The four fraternity members still face misdemeanor charges of hazing and reckless endangerment.

An incident at Bennett College provides another example of an
institution that tried to impose stricter penalties on those involved
in hazing incidents that the court would allow.

At the Greensboro, North Carolina, school, officials tried to bar
from the commencement ceremonies two members of the Alpha Kappa
sorority because of their alleged participation in a hazing incident. A
Guilford County Superior Court judge eventually ruled in favor of the
sorority members, saying exclusion from the graduation would cause the
students “irreparable injury” to their future careers and public
embarrasment.

In a recent article in the APA Monitor, contributor Dr. David
Wilder is quoted as advocating the following: putting adults into
fraternity and sorority houses, having gender integrates Greek clubs to
help offset insensitivity and sexual aggression, and limiting alcohol
consumption.

However, because Black fraternities and sororities seldom have
official housing on campus, these strategies have little impact on
them. The national organizations have a limited ability to control what
their chapter members do off-campus.

One fraternity, Omega Psi Phi, has taken the novel approach of
countersuing a former pledge who had filed suit claiming he had been
hazed by fraternity members.

“This is an attempt to protect the fraternity against individuals
who participate willingly in these activities, pop up injured, and then
seek to bring action against the fraternity,” says Emerson Carey, the
attorney who is representing Omega Psi Phi in the countersuit.

“We will not sit idly by and let Omega’s good name be tarnished and
our long record of service and community leadership be diminished,”
says Dr. Dorsey Miller, Omega’s Grand Basileus.

The following are suggestions national Greek organizations might
want to consider to send a clear and powerful message that hazing will
not be tolerated:

* Sit down with younger members and negotiate a difficult
nonviolent pledging process that undergraduates — and their big
brothers and sisters — will accept as legitimate.

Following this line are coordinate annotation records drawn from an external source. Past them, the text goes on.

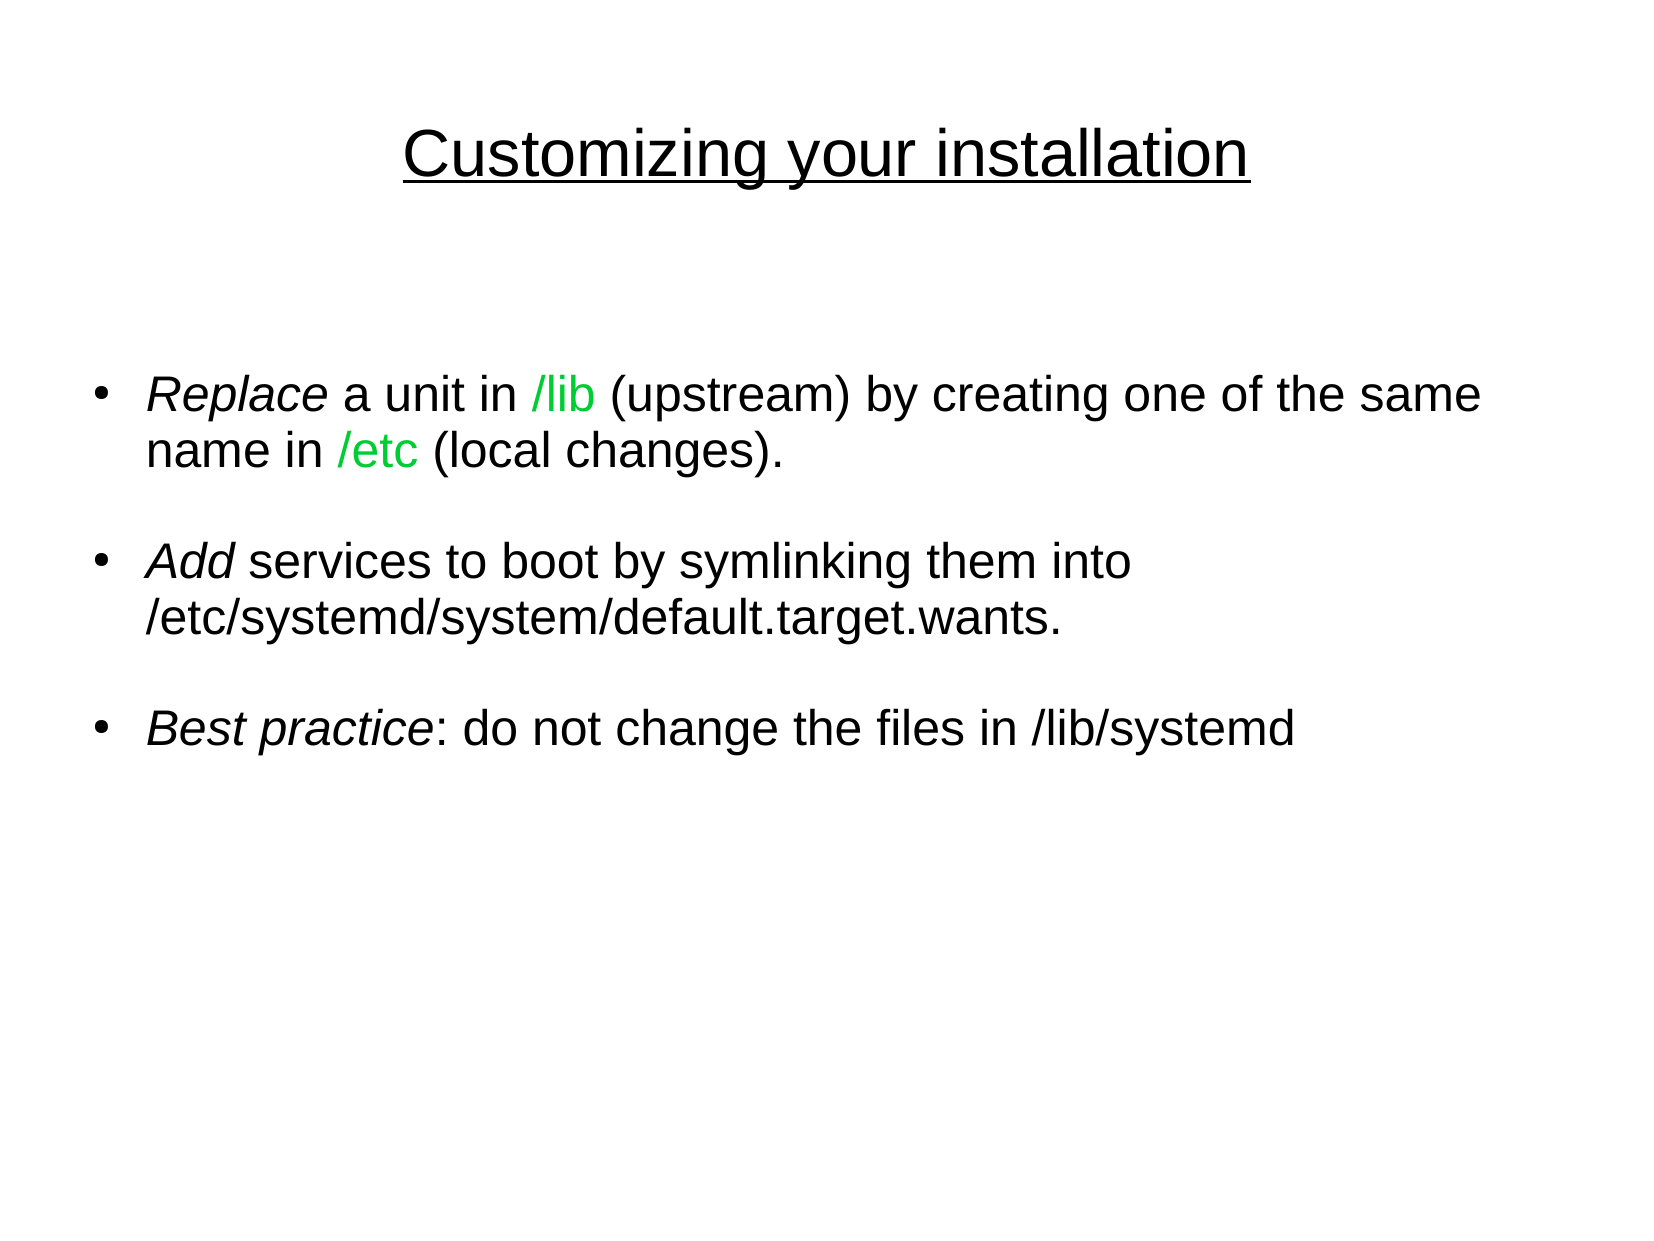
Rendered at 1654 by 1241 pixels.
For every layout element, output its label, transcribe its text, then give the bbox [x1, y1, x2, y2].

list Replace a unit in /lib (upstream) by creating one of the same name in /etc (local changes). Add services to boot by symlinking them into /etc/systemd/system/default.target.wants. Best practice: do not change the files in /lib/systemd [75, 290, 1576, 1171]
title Customizing your installation [82, 49, 1571, 257]
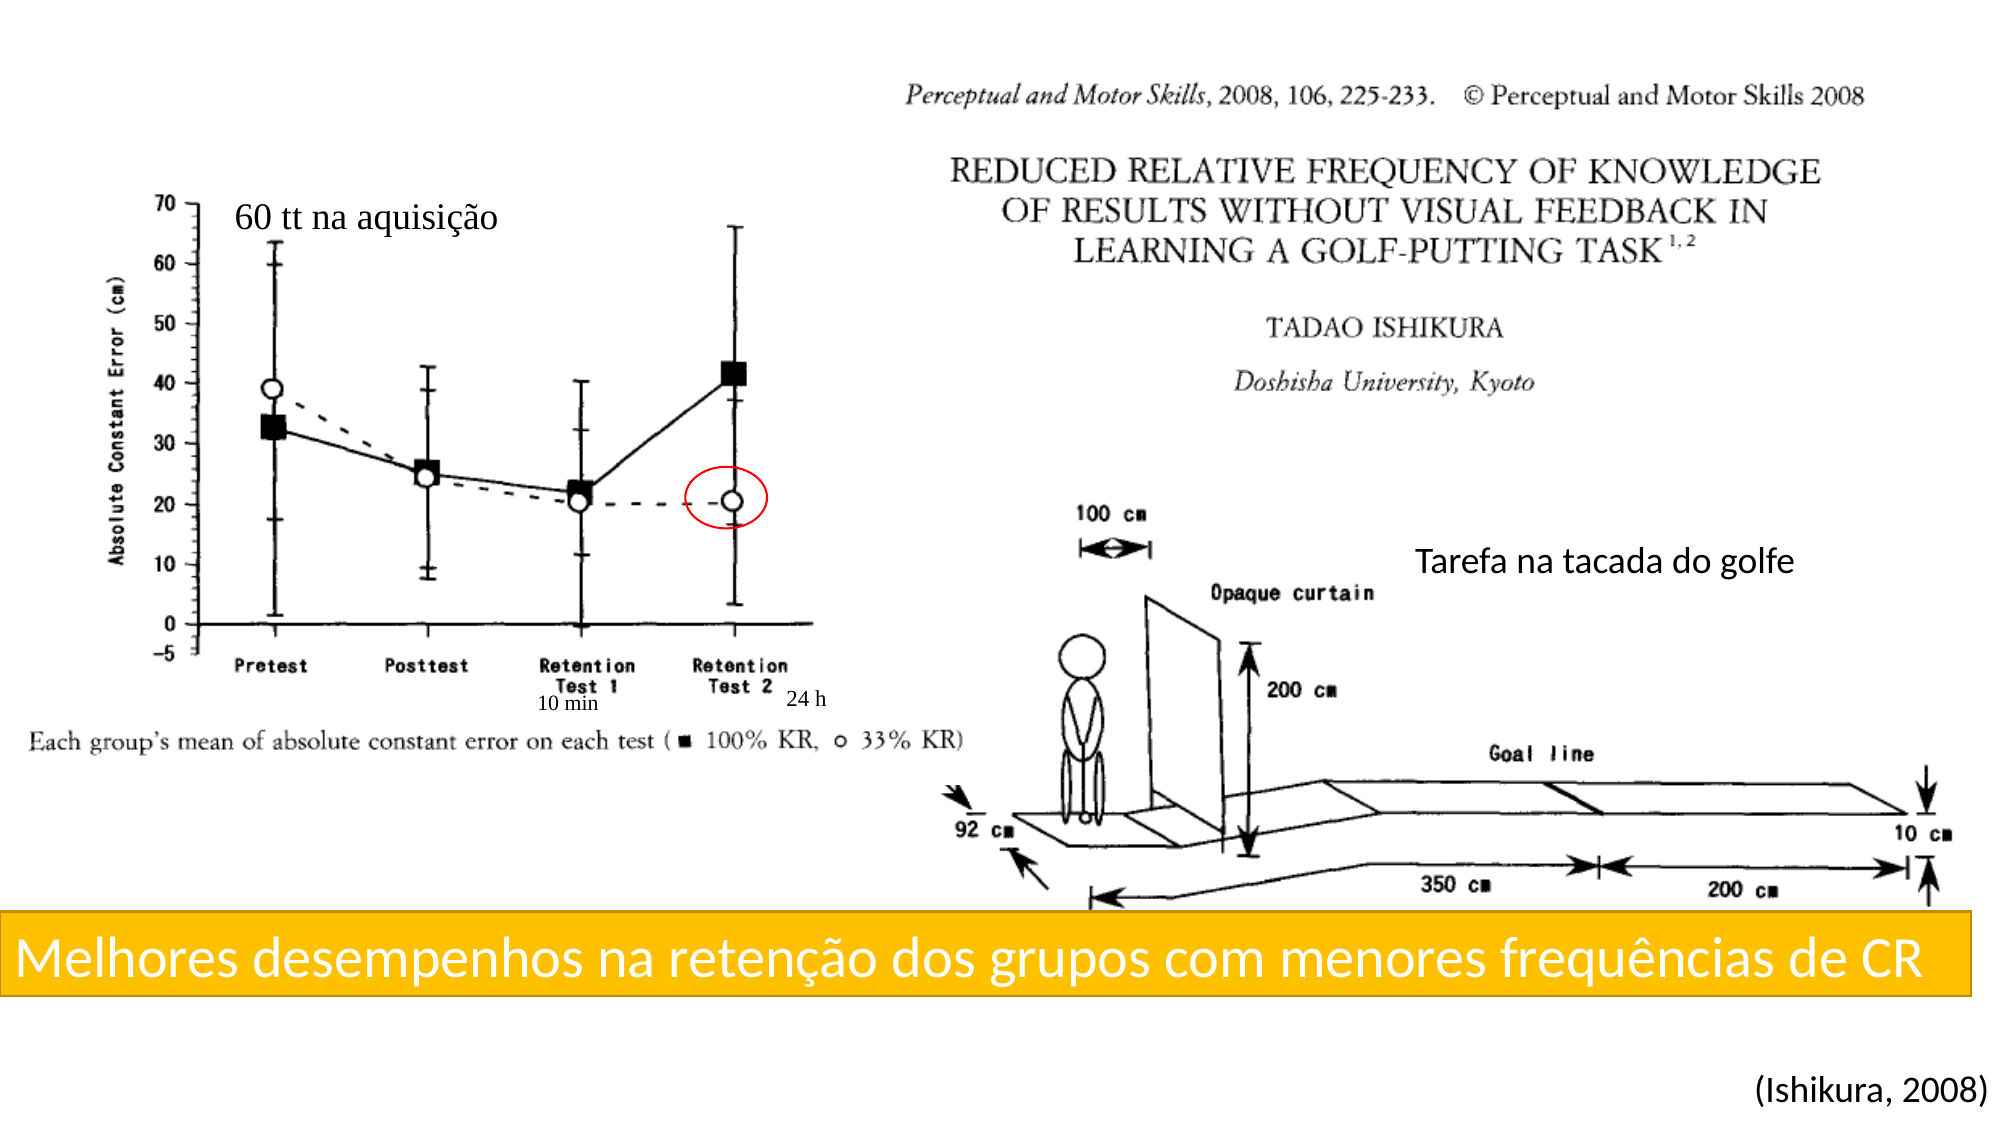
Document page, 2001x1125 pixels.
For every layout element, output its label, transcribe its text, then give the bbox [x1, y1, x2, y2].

* Create a Web site or 800 number, that is open to the public,
where pledges have to register in order to be officially entered into a
Greek organization’s membership rolls. This way the national offices
can control who gets to be listed as a “real” member and which chapters
can operate membership intake programs.

* Offer a substantial reward or scholarship for anyone who reports
hazing to the police. This would send a powerful message to young
members who believe they are upholding the fraternity’s or sorority’s
traditions.

* If necessary, hire detectives to infiltrate rogue chapters.

* Go to the criminal trials of members arrested for hazing and testify against them.